Les monarchies du Golfe qui auraient béni la transaction avaient depuis quelques années préparées le terrain de la normalisation avec Israël sous prétexte de combattre l’ennemi « chiite », l’Iran et ses « tentacules » dans la région. Ils auraient également acquiescés dans le but de retirer le dernier fonds de commerce de l’opposition islamiste, et celle des Frères musulmans, plus précisément : la question palestinienne. 
Depuis les accords d’Oslo en septembre 1993, jamais une proposition d’une telle gravité n’a été faite aux Palestiniens au nom de la recherche de la paix dans la région. Le caractère graduel du processus de paix et les violations israéliennes sans cesse répétées de ces accords ont été les causes de la mort d’Oslo. Yasser Arafat l’a appris à ses dépens.

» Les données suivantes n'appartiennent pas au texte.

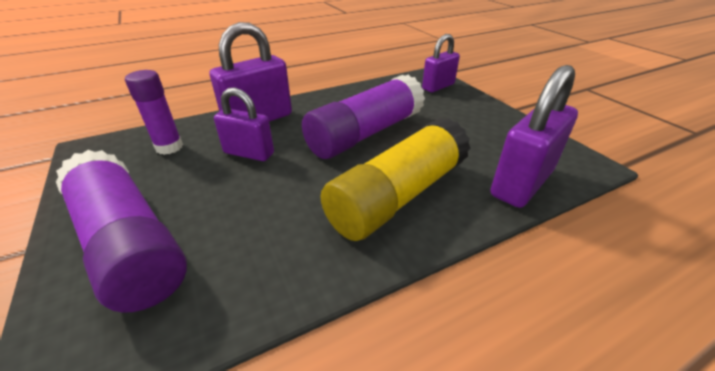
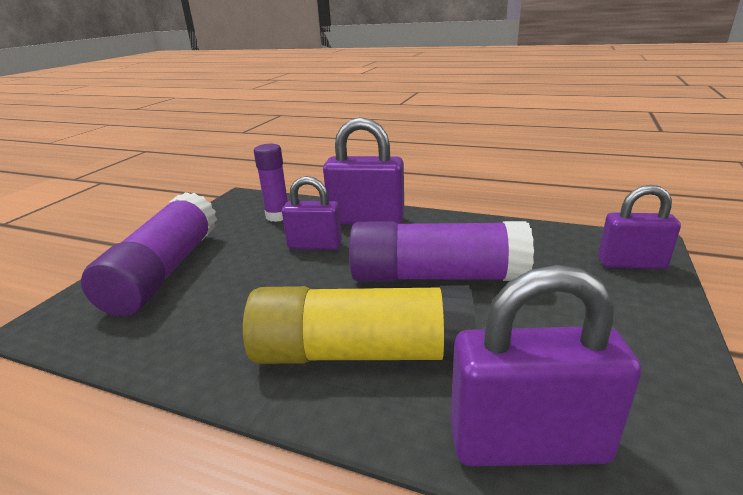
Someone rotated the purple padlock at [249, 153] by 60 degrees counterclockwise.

Les négociations de Camp David en juillet 2000 puis en décembre 2000 ont été les négociations les plus proches d’une solution de la question palestinienne si ce n’était l’alignement de Bill Clinton sur les désidératas d’Ehud Barak sur la question d’Al-Qods occupée et des réfugiés palestiniens.
Depuis, la disparition d’Arafat et les agressions israéliennes répétées contre les Palestiniens à Gaza, les présidences Bush Jr, Obama et Trump aux Etats-Unis, les changements de régimes arabes à la faveur de ce qui a été qualifié de « printemps arabe », l’émergence d’un « Club Safari » arabe, monarchique et proaméricain et pro-sioniste, tous ces paramètres ont conduit objectivement à la faiblesse de la position arabe et palestinienne depuis le tournant des années 2000.
Le plan Trump-Netanyahu, grande arnaque du siècle, promet la création de bantoustans palestiniens, un Etat en forme de gruyer, disloqué, sans continuité territoriale, liés par des tunnels et démilitarisé. Cette offre, très loin du processus d’Oslo, enterre définitivement l’option de deux Etats, vivant côte à côte selon le principe la terre contre la paix et des résolutions 338 et 442 des Nations unies. Al-Qods est purement et simplement annexé et proclamée capitale éternelle et indivisible de l’Etat d’Israël, les colonies sont annexés ainsi que la vallée du Jourdain. La Palestine selon Trump est une peau de léopard appelée à disparaitre, soit dans une confédération avec la Jordanie, explosive pour ce dernier, car il sera fragilisé démographiquement, soit retombé sous l’escarcelle de l’occupant israélien.
C’est de facto la direction que prend la question palestinienne après le sommet extraordinaire de la Ligue arabe hier au Caire. « Nous vous informons qu’il n’y aura aucune sorte de relation avec vous (les Israéliens) ainsi qu’avec les Etats-Unis, y compris en matière sécuritaire, à la lumière » du plan américain, qui est une « violation des accords d’Oslo », a dit le président de l’Autorité palestinienne. Mahmoud Abbas, qui a affirmé avoir transmis le message au Premier ministre israélien Benjamin Netanyahu, a appelé Israël à « prendre ses responsabilités en tant que puissance occupante » des Territoires palestiniens. Les Palestiniens « ont le droit de continuer leur lutte légitime par des moyens pacifiques pour mettre fin à l’occupation », a-t-il ajouté.
Les Palestiniens devraient méditer l’exemple algérien. Ce qui a été pris par la force ne se reprend que par la force. Une unité des mouvements palestiniens et le lancement d’une lutte armée sont le seul langage que comprenne Israël.